The Case Of Sigmund Freud: Medicine And Identity At The Fin De Siècle. By Sander L. Gilman. Baltimore: Johns Hopkins Univ. Press, 1993, xiii + 298 pp., $31.95 (hard cover), $15.95 (paperback).

Review by:
John E. Gedo

This interesting and well-written book contains a plethora of information about the contamination of late 19th and early 20th century scholarship and medicine by crude anti-Semitic prejudice; by contrast, it has relatively little to say about Sigmund Freud. Professor Gilman reviews the evidence about Freud's lifelong struggle to come to terms with his Jewishness and with the sociopolitical vicissitudes of Central European Jews; beyond these biographical data, he assumes that such an unavoidable problem must have had an important bearing on Freud's development of psychoanalysis-as-science. In my judgment, Gilman does not succeed in demonstrating such a connection.

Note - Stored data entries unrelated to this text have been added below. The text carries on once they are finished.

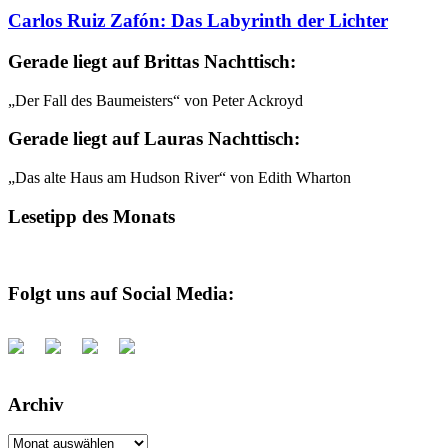
Carlos Ruiz Zafón: Das Labyrinth der Lichter
Gerade liegt auf Brittas Nachttisch:
„Der Fall des Baumeisters“ von Peter Ackroyd
Gerade liegt auf Lauras Nachttisch:
„Das alte Haus am Hudson River“ von Edith Wharton
Lesetipp des Monats
Folgt uns auf Social Media:
Archiv
Archiv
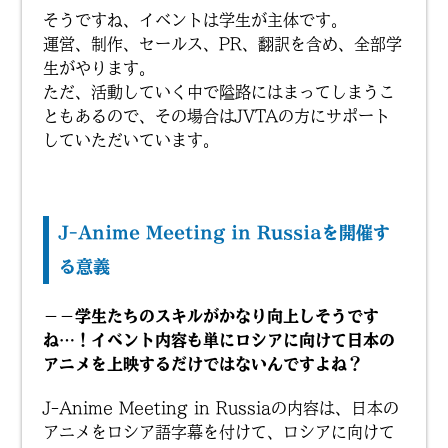
そうですね、イベントは学生が主体です。
運営、制作、セールス、PR、翻訳を含め、全部学
生がやります。
ただ、活動していく中で隘路にはまってしまうこ
ともあるので、その場合はJVTAの方にサポート
していただいています。
J-Anime Meeting in Russiaを
開催す
る意義
－－学生たちのスキルがかなり向上しそうです
ね…！イベント内容も単にロシアに向けて日本の
アニメを上映するだけではないんですよね？
J-Anime Meeting in Russiaの内容は、日本の
アニメをロシア語字幕を付けて、ロシアに向けて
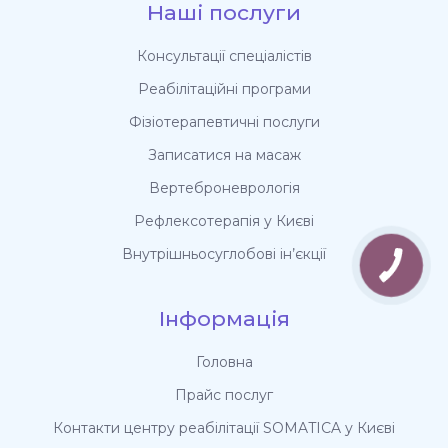
Наші послуги
Консультації спеціалістів
Реабілітаційні програми
Фізіотерапевтичні послуги
Записатися на масаж
Вертеброневрологія
Рефлексотерапія у Києві
Внутрішньосуглобові ін’єкції
Інформація
Головна
Прайс послуг
Контакти центру реабілітації SOMATICA у Києві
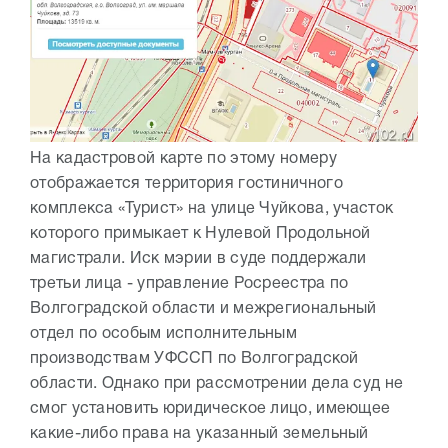
На кадастровой карте по этому номеру
отображается территория гостиничного
комплекса «Турист» на улице Чуйкова, участок
которого примыкает к Нулевой Продольной
магистрали. Иск мэрии в суде поддержали
третьи лица - управление Росреестра по
Волгоградской области и межрегиональный
отдел по особым исполнительным
производствам УФССП по Волгоградской
области. Однако при рассмотрении дела суд не
смог установить юридическое лицо, имеющее
какие-либо права на указанный земельный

The book begins with a convincing thesis about the pernicious misuse of the concept of “race” in the public discourse of Freud's era. Gilman shows that, in parallel with the civic emancipation of the Jews, in the German-speaking lands they ceased being regarded as a religious group: they were looked upon instead as members of a biologically distinct racial entity that was arbitrarily regarded as inferior. Such a bias was often rationalized on the basis of fantastic misinformation (such as the canard of some characteristic Jewish gaze or body odor); just as often, prejudice was justified by attributing the behaviors of disadvantaged subgroups (such as the accent of Yiddish speakers or the criminality of particular individuals) to biological predispositions. Moreover, the concept of heredity was widely misused to claim that the offspring of marriages between Jews and Gentiles were in perpetuity tainted with these undesirable “Jewish” characteristics. Finally, matters now understood as functions of cultural transmission (let us say, the financial prudence of Jewish businessmen) were then arbitrarily assigned biological causes by anti-Semitic commentators.